» Data extracted from a collection:

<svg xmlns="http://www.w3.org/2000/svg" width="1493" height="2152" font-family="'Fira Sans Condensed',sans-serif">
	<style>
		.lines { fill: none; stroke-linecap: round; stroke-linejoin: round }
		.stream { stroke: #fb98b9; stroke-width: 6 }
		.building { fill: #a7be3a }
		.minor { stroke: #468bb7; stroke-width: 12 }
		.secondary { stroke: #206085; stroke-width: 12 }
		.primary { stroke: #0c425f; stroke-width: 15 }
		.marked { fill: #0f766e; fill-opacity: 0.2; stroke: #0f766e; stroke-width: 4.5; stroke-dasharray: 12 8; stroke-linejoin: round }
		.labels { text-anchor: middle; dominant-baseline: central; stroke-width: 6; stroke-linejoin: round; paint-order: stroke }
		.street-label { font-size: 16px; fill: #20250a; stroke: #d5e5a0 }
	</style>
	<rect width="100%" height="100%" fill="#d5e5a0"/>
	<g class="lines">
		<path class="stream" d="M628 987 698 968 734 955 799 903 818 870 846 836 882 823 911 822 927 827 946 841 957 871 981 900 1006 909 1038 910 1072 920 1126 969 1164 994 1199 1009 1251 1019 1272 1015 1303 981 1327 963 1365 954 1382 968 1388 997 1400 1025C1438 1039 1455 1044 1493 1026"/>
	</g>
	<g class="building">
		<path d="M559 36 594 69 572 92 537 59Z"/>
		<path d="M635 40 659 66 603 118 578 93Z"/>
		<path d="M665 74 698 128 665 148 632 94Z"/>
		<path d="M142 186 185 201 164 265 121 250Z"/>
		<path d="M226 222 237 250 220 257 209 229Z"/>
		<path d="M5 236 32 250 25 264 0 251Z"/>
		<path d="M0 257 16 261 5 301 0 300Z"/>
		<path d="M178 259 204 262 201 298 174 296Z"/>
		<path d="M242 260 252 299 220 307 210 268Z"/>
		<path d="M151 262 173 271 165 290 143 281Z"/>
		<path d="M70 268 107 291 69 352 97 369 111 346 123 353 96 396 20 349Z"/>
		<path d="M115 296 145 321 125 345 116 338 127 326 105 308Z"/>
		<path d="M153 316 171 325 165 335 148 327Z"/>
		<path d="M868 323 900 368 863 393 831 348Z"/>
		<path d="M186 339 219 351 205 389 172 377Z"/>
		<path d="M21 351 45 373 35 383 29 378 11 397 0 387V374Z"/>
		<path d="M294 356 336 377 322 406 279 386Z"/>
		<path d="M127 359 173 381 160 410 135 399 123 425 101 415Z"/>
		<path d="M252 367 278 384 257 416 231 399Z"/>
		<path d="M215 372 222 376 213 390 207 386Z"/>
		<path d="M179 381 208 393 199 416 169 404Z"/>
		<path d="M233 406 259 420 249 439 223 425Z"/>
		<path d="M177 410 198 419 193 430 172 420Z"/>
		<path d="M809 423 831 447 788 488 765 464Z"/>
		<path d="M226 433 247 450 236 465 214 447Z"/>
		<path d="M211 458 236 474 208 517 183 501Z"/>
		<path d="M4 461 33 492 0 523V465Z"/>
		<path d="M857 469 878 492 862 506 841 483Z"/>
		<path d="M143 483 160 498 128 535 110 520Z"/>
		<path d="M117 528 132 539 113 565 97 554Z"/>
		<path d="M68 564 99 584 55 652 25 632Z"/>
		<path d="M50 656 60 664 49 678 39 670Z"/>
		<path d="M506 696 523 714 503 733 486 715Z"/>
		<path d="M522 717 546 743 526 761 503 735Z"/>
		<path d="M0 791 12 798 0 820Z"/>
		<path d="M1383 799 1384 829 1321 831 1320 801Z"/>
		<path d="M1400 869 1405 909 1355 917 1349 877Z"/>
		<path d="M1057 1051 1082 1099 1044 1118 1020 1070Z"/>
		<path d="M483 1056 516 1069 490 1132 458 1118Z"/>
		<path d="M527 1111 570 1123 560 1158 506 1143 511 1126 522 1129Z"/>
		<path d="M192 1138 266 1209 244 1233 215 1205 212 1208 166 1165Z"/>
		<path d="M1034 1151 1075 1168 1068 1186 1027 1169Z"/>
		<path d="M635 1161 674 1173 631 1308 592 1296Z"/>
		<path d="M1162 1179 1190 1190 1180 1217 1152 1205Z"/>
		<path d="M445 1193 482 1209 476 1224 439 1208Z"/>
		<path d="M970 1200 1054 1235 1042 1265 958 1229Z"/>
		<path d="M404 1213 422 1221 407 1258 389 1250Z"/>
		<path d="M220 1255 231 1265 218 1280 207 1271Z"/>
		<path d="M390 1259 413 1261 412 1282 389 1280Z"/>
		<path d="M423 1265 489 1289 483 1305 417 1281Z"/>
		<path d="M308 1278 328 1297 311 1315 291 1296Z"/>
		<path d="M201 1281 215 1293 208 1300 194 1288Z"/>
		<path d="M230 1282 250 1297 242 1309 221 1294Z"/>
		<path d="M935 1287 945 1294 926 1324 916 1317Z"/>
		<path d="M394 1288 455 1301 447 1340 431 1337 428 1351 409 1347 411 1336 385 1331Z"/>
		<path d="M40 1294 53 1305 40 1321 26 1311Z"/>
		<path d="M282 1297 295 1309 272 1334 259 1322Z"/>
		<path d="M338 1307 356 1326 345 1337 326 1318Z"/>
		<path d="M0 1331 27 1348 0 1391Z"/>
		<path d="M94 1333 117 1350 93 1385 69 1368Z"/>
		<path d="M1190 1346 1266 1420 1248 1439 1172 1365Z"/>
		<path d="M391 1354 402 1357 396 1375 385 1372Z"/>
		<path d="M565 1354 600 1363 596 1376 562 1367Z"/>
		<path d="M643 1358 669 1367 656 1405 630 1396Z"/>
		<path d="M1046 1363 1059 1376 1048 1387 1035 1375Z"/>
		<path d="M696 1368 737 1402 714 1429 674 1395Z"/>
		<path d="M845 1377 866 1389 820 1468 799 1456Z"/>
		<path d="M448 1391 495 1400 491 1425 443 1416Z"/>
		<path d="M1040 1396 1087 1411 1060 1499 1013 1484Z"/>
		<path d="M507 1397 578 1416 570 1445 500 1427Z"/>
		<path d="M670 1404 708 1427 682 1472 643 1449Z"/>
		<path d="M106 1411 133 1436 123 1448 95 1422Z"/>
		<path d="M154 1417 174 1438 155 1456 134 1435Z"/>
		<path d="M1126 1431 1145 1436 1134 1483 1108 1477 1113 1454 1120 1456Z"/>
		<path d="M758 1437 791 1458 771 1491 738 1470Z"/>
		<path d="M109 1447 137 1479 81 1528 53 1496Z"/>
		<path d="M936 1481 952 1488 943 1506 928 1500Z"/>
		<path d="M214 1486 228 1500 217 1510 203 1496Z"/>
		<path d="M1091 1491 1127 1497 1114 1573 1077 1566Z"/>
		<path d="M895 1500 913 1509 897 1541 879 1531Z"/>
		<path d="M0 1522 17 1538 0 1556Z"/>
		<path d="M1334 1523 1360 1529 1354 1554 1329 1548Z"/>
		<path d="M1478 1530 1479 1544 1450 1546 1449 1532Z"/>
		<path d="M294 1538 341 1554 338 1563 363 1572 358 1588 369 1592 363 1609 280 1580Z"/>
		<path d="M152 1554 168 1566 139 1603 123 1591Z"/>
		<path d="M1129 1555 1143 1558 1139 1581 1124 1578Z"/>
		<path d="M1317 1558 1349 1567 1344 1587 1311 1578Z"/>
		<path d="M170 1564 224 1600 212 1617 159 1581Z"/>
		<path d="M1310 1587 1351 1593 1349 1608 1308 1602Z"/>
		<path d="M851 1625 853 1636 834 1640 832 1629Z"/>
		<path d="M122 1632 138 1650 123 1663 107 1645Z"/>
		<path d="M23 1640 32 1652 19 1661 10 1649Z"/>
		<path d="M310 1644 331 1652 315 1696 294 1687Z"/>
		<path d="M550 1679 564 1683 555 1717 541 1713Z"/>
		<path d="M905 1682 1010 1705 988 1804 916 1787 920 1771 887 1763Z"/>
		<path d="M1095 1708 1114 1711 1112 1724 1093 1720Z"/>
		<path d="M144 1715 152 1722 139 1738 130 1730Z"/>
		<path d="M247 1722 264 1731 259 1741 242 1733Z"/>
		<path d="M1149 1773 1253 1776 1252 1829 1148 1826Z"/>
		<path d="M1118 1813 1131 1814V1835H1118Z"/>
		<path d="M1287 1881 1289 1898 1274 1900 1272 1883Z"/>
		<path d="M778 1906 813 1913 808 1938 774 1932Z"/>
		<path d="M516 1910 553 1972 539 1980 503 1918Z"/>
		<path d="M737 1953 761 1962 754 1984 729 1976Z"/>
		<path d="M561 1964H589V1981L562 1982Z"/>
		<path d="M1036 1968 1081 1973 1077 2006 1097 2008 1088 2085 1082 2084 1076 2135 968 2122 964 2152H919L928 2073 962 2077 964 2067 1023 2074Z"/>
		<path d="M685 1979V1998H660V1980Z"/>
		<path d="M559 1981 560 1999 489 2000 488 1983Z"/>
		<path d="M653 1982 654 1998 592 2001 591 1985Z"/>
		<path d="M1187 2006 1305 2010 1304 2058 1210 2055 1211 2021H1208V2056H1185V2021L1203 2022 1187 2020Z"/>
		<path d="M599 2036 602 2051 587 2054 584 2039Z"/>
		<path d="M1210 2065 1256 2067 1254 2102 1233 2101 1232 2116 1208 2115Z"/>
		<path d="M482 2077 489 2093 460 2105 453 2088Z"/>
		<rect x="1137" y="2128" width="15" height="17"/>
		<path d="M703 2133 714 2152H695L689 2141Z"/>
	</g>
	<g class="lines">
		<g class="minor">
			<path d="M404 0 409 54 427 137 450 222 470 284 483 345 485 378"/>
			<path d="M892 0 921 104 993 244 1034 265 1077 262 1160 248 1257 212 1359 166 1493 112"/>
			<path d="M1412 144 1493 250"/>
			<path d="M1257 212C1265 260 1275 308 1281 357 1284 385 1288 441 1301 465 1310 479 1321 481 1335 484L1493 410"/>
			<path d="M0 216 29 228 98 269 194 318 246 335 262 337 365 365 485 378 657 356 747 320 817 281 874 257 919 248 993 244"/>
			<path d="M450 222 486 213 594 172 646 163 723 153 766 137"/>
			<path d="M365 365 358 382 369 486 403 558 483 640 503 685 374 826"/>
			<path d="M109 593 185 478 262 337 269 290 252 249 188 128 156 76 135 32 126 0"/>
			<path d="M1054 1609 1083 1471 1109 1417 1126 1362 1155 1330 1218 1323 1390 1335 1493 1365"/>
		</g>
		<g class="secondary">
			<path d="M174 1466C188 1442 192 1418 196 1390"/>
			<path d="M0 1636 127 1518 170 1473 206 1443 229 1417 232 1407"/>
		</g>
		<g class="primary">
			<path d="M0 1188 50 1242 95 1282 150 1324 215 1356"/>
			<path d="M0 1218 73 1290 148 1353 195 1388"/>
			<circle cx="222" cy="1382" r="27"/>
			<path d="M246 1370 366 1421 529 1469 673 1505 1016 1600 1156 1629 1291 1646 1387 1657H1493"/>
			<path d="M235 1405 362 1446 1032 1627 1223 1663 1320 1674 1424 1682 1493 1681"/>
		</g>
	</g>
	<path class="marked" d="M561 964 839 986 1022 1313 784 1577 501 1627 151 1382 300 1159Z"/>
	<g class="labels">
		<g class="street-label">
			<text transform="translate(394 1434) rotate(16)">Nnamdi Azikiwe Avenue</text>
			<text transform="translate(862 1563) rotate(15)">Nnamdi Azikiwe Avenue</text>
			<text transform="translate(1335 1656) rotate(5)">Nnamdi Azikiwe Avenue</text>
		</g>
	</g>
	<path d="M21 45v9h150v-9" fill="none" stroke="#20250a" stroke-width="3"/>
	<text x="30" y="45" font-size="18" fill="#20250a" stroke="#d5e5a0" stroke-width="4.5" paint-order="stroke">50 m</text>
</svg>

» About this task: Looking at the entries, work out how many lines hold the word "rect". Give the number and nothing else.

» Task output: 2